The study titled “Electricity Outlook: Powering New York City’s Future” says that New York City’s need for energy will expand as Indian Point’s scheduled 2021 deactivation approaches. It points out that 81.5% of the city’s electricity comes from natural gas burned in the five boroughs—and that more will be needed to keep New York’s lights on once the Indian Point nuclear plant is taken offline.
“New natural-gas pipeline capacity with direct connection to New York City and Westchester County also will be necessary to meet expected growth in demand,” the report says. “Ample supplies of natural gas are critical, as almost all in-city electricity generation comes from natural-gas burning plants.”
The report highlights four natural gas pipeline projects currently under development, including Williams’ Northeast Supply Enhancement Project, which would bring added natural gas “directly into New York City, where demand exists and is growing.”
The city’s move to transition public and private buildings away from burning heavy oil for heat has accelerated this need.
“Ample supplies of natural gas are critical, as almost all in-city electricity generation comes from natural gas burning plants,” the report continues. “Demand for natural gas, which has increased by 25 percent in Con Edison’s service territory since 2011, has been largely driven by New York City’s Clean Heat Program, which has produced a shift from heavy oil to natural gas in over 3,000 buildings. In addition, household demand for natural gas has continued to increase along with the overall population.”
In its list of recommendations, the report urges the Federal Energy Regulatory Commission to promptly approve Transco’s Northeast Supply Enhancement Project.
“FERC should promptly approve the recent application for Transco’s Northeast Supply Enhancement project.
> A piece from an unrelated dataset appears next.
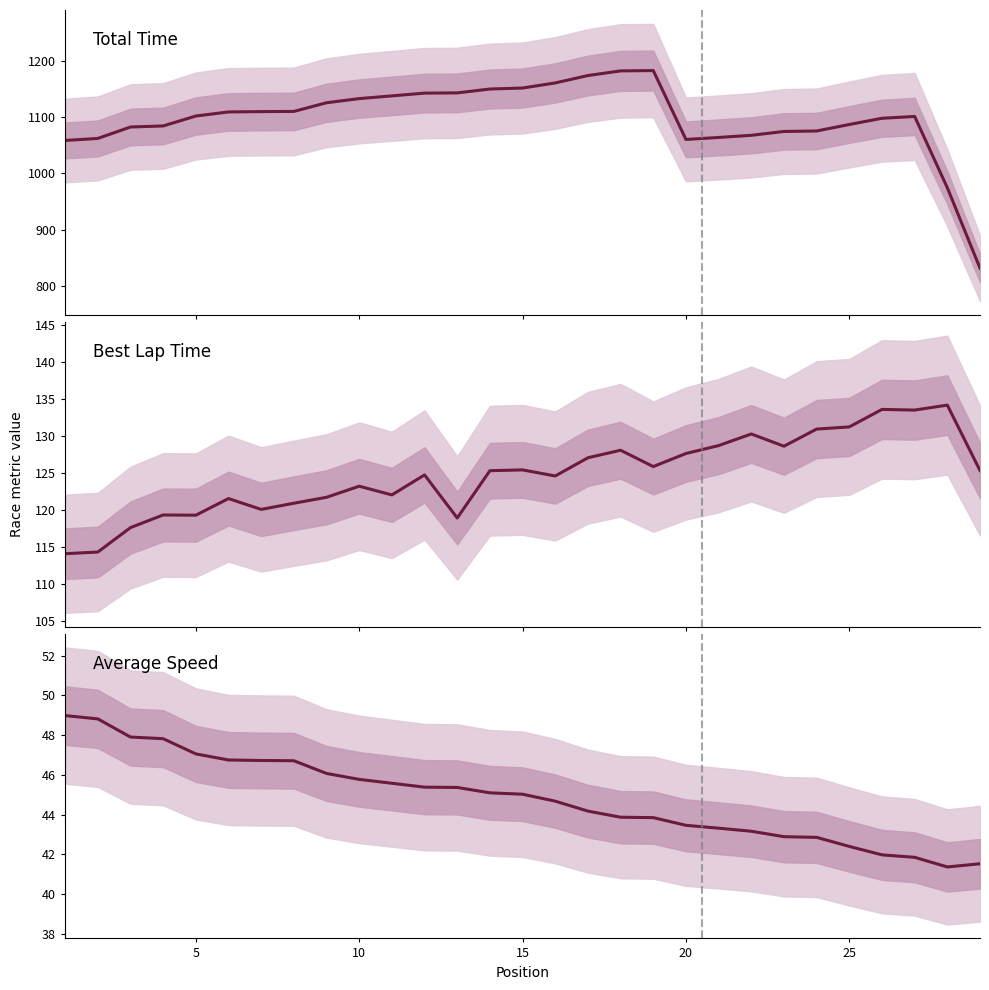

Reading left to right, transcribe all the data shown in this chart.

Total Time: 1058.4	1062.0	1082.2	1084.1	1101.7	1108.9	1109.5	1109.8	1125.2	1132.5	1137.4	1142.3	1142.7	1149.5	1151.3	1160.3	1173.4	1181.7	1182.2	1060.2	1063.7	1067.5	1074.3	1075.2	1086.7	1097.7	1100.9	974.6	832.1
Best Lap time: 114.1	114.3	117.6	119.3	119.3	121.5	120.1	120.9	121.7	123.2	122.0	124.7	118.9	125.3	125.4	124.6	127.0	128.1	125.9	127.6	128.7	130.3	128.6	130.9	131.2	133.6	133.5	134.2	125.3
Average Speed: 49.0	48.8	47.9	47.8	47.1	46.7	46.7	46.7	46.1	45.8	45.6	45.4	45.4	45.1	45.0	44.7	44.2	43.9	43.9	43.5	43.3	43.2	42.9	42.9	42.4	42.0	41.9	41.4	41.5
In addition, the State and City should work together to convene a working group of key stakeholders, including utilities and natural gas suppliers, to develop a strategy for the planning and approval of new natural gas pipelines directly into New York City.”
The report also suggests that city consumers would benefit from the increased supply and depressed prices that would accompany additional natural gas pipeline capacity.